The firm’s IPD France Annual Property Index shows that rents have dropped across all sectors.
The value of passing rents – the level of rent a tenant is contracted to pay – fell across all property by 1.7% in 2014, which means tenants are paying less in rent than 12 months ago.
The fall, MSCI said, was felt particularly within the office sector, where rents fell by 2.2% over 2014.
Stéphanie Galiegue, MSCI executive director, said the French market was operating in a “very difficult” economic context.
“Some landlords and investors prefer decreasing their rents in the short term and even offering incentives in some cases in order to avoid vacancy,” she said.
However, total returns – the actual rate of return investors derive from their real estate assets, including capital and income growth – rose across all French property to 6.3% last year, up from 5.1% in 2013.
MSCI said the increase was driven by increases in capital growth across the retail and office sectors.
Capital Growth in the office sector is back to positive territory for the first time since 2011, with the Paris central business district showing strong performance over the last 12 months.

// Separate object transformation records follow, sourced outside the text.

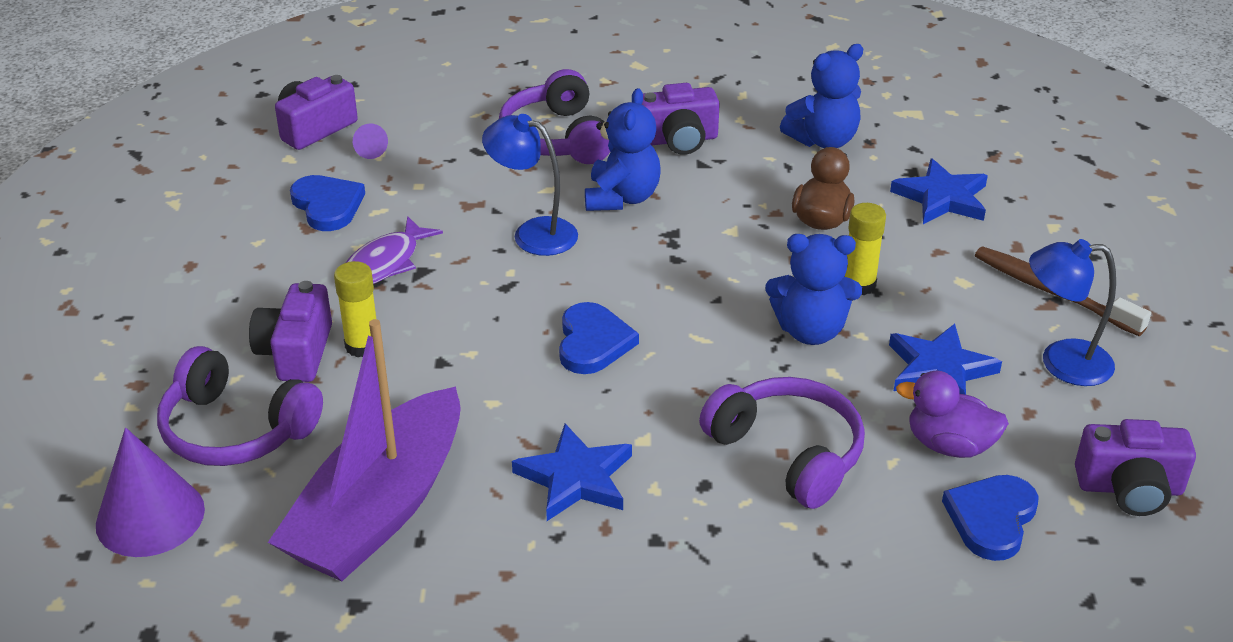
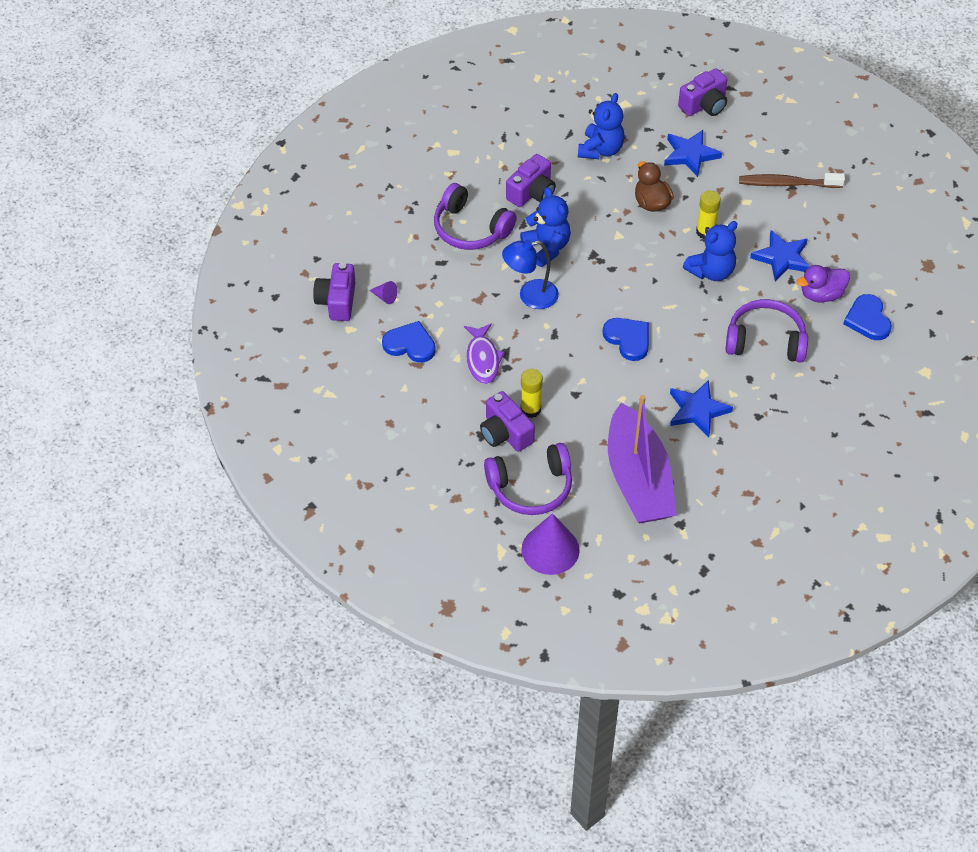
camera: 40 degrees left, 15 degrees up
blue lamp [1029,239,1116,386] -> none
purple camera [1075,419,1196,516] -> purple camera moved to [678,68,727,116]

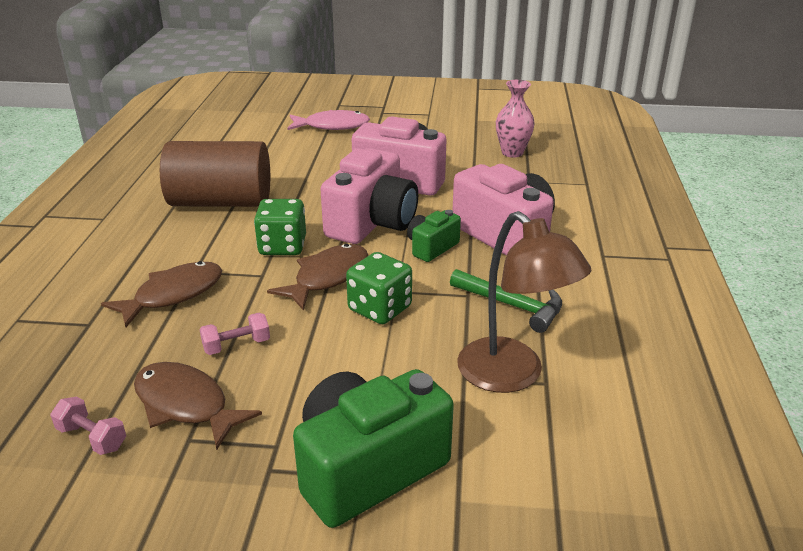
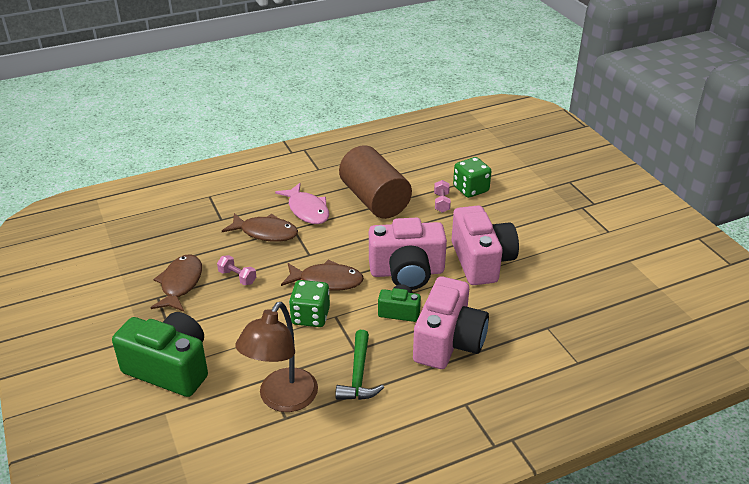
camera: 60 degrees right, 5 degrees up
pink dumbbell [50,397,126,455] -> pink dumbbell moved to [434,180,451,213]
green dice [254,199,306,255] -> green dice moved to [453,157,491,198]
pink fish [287,110,370,130] -> pink fish moved to [275,183,329,224]
pink vase [496,80,535,158] -> none

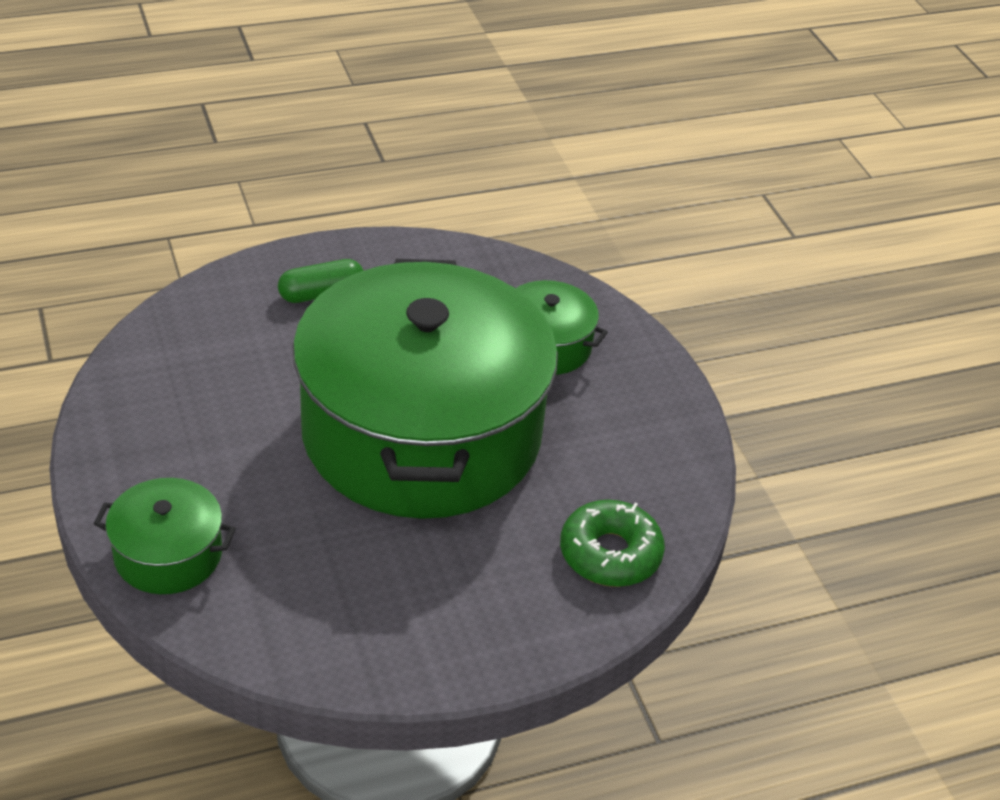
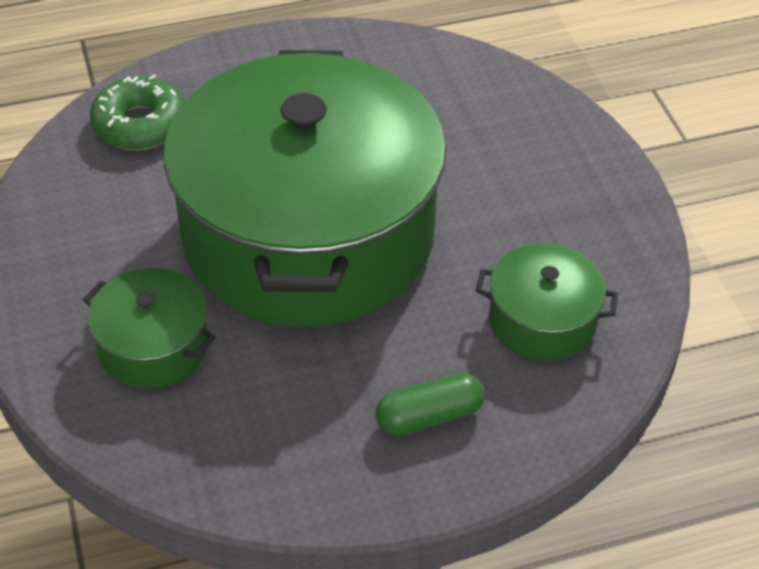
camera: 175 degrees left, 5 degrees up
green pot [93,478,236,594] -> green pot moved to [476,243,618,361]

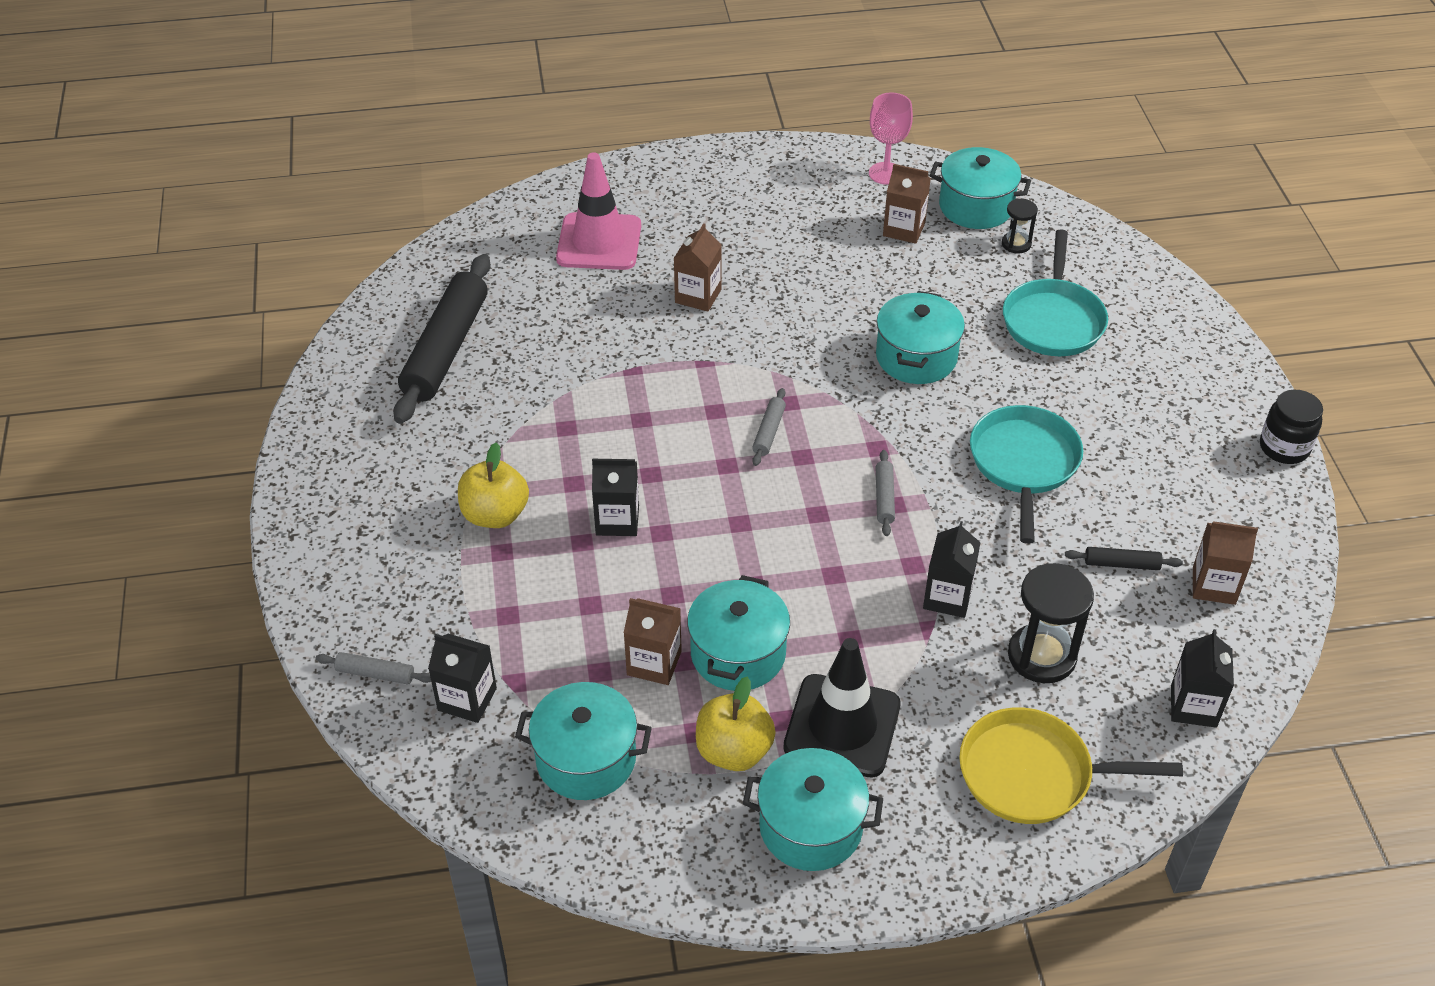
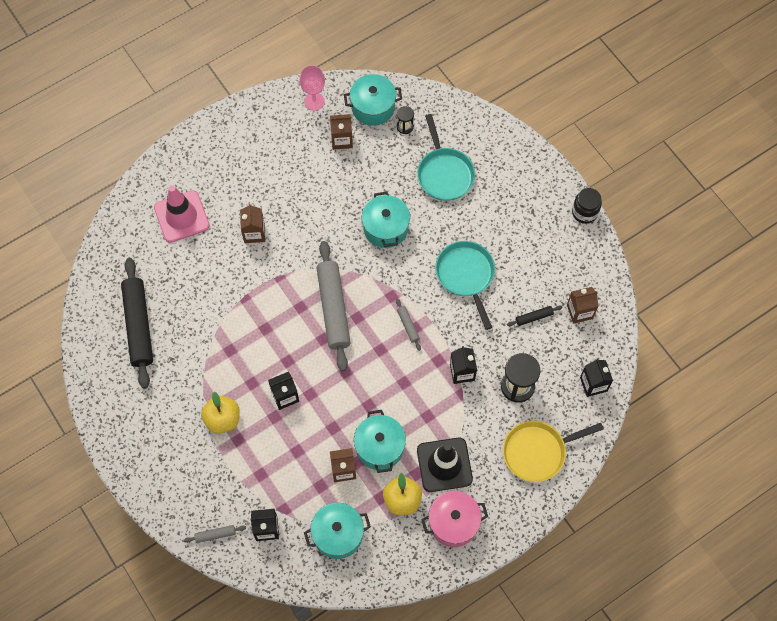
camera: 25 degrees left, 20 degrees up
turquoise pot [743,748,883,871] -> pink pot [421,491,488,547]
grey rolling pin [752,388,786,466] -> grey rolling pin [317,241,351,371], size x2.36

However, the increase was offset by a fall in income return to 5.4%, the lowest level ever recorded by the IPD France Annual Property Index.
Galiegue said that, despite falling rents in 2014, there was “enduring appetite for investments” in French real estate.
“Even in sectors such as offices in the Paris central business district, where rents have slipped by 1%, prices are historically high for investors compared with the income return they achieve,” she said.
“Some investors have consequently started investing in other locations.”